La labor caritativa de Marisa empezó cuando tenía unos 9 años. Un indigente de la zona a quien llamabanHediondillo pasaba al menos una vez por semana cerca de su casa. Entonces la niña lo llamaba, le daba un beso, un colón y un pedazo de pan.
Para la graduación de sexto grado, las niñas de la escuela Rafael Moya –donde cursó su primaria– acostumbraban a vestirse de blanco para recibir el diploma.
“Mi papá le daba algunas monedas a lo largo del año para que las ahorrara y se comprara el vestido. Una vecina que era muy pobre no tenía plata para comprarlo y entonces Marisa dividió el dinero en partes iguales para comprar dos vestidos, uno para la niña y el otro, para ella”, recordó su hermana. Sin embargo, todas sus ayudas fueron en secreto.
Su enfermedad.La primera comunión fue un trago amargo en su vida. Su padre Rafael se había apartado del catolicismo y el día que ella recibió el sacramento de la eucaristía, él se marchó de la casa.
Eso caló hondo en ella y empezó a pedirle a Dios para que su papá regresara a la iglesia.
Cuando tenía 12 años, empezó a sufrir de fuertes dolores de cabeza.
“Eran tan fuertes que se agarraba de la cama y estiraba las piernas arrastrando los talones. Llegó a gastar y romper las medias”, relató José Alberto Gamboa, esposo de María Elena.
Los médicos le diagnosticaron una enfermedad cerebral, pero nunca brindaron mayores detalles a la familia. Aunque los dolores se hacían más fuertes, ella nunca tomó analgésicos ni medicamento alguno para apaciguarlos.
En una ocasión, un sacerdote salesiano llamado Ángel Menéndez la visitó en el centro policlínico de Heredia.
Ahí la conoció y, tras conversar con ella, y administrarle el sacramento de la confesión, se dio cuenta de que la niña tenía un carisma especial.
_____
- **Ejercicios**
1) Según el texto sobre la vida de Marisa, ¿qué empezó a sufrir ella a los 12 años?
2) Continúa el relato sobre la vida de Marisa a partir de su última oración.
_____
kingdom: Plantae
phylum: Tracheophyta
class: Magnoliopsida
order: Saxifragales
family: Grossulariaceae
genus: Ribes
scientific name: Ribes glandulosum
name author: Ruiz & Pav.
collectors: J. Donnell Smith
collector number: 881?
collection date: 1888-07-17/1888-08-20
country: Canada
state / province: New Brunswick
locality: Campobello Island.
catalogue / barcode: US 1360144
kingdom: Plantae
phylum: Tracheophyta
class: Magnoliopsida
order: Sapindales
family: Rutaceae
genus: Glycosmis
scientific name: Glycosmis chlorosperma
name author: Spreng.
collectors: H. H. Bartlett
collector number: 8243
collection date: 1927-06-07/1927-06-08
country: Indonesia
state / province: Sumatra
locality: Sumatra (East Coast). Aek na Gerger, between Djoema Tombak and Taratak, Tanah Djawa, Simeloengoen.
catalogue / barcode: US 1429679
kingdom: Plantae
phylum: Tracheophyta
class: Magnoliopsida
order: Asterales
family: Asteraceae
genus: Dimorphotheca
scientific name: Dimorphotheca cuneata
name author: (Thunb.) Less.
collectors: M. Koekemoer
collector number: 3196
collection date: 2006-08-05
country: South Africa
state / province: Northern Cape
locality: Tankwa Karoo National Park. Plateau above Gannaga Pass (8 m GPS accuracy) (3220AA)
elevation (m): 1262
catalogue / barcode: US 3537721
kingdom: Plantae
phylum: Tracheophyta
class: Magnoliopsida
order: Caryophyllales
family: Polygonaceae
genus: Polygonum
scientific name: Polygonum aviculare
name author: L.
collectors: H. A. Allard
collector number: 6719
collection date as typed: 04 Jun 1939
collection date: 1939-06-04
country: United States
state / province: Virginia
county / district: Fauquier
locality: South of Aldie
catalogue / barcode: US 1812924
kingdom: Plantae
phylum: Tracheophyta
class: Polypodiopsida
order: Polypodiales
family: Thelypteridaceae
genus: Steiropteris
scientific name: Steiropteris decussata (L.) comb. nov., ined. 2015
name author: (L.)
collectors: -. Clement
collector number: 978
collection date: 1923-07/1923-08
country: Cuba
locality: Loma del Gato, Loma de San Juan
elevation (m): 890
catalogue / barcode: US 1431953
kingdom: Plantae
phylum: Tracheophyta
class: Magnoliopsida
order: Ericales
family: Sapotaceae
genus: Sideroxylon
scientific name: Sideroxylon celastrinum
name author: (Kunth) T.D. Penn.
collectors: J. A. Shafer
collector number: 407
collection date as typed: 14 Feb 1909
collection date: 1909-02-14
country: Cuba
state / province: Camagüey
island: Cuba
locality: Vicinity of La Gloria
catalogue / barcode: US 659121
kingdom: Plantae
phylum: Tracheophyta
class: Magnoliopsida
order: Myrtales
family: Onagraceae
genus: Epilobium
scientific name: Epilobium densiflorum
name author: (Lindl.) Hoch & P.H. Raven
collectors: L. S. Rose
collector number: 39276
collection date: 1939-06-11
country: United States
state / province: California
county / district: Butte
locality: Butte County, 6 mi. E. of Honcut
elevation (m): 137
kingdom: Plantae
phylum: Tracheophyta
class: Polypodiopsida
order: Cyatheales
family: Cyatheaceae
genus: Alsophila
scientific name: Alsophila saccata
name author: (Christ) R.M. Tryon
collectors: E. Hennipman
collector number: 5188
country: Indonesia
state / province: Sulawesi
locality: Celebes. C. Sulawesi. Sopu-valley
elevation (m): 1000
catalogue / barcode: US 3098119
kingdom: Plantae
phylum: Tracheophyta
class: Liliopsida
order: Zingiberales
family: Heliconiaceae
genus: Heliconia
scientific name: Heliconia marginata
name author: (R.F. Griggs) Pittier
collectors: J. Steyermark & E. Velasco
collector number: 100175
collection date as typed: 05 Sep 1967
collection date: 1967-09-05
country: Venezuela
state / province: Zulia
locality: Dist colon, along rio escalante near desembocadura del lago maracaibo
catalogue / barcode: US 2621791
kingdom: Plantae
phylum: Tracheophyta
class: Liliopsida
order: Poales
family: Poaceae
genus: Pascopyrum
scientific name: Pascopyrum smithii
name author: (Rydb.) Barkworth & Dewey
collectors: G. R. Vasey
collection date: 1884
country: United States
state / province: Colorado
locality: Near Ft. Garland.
_____
- **Resultados**
1) Fuertes dolores de cabeza.

2)
Marisa le reveló que no tomaba ningún fármaco para ofrecer su dolor a Dios a cambio de la conversión de su padre, que ocurrió semanas antes de que la niña falleciera.
En un diálogo con el religioso, Marisa –quien para entonces ya estaba en secundaria, en el colegio María Auxiliadora– le reveló que ella moriría el día 15 de agosto, y el sacerdote se lo comentó a sus padres.
Su papá regresó al catolicismo, se confesó con Menéndez e incluso comulgó con la niña. Para esos días, Marisa había perdido el sentido de la vista.
“Nunca le dijo a nadie que no veía. Nos dimos cuenta porque le llevaron una tarjeta y empezó a leerla, pero la tenía al revés; eso nos extrañó”, recordó María Elena.
Lo terminaron de confirmar cuando la llevaron al Alto de las Palomas y ella manifestó: “¡Qué lindo se ve todo desde aquí, los cafetales, el camino!…” ,y el día estaba tan nublado que no se apreciaba el paisaje.
El 15 de agosto de 1954, día de su muerte, fue muy conmovedor en Heredia. Cantidad de personas, sobre todo del barrio Los Ángeles, lloraban.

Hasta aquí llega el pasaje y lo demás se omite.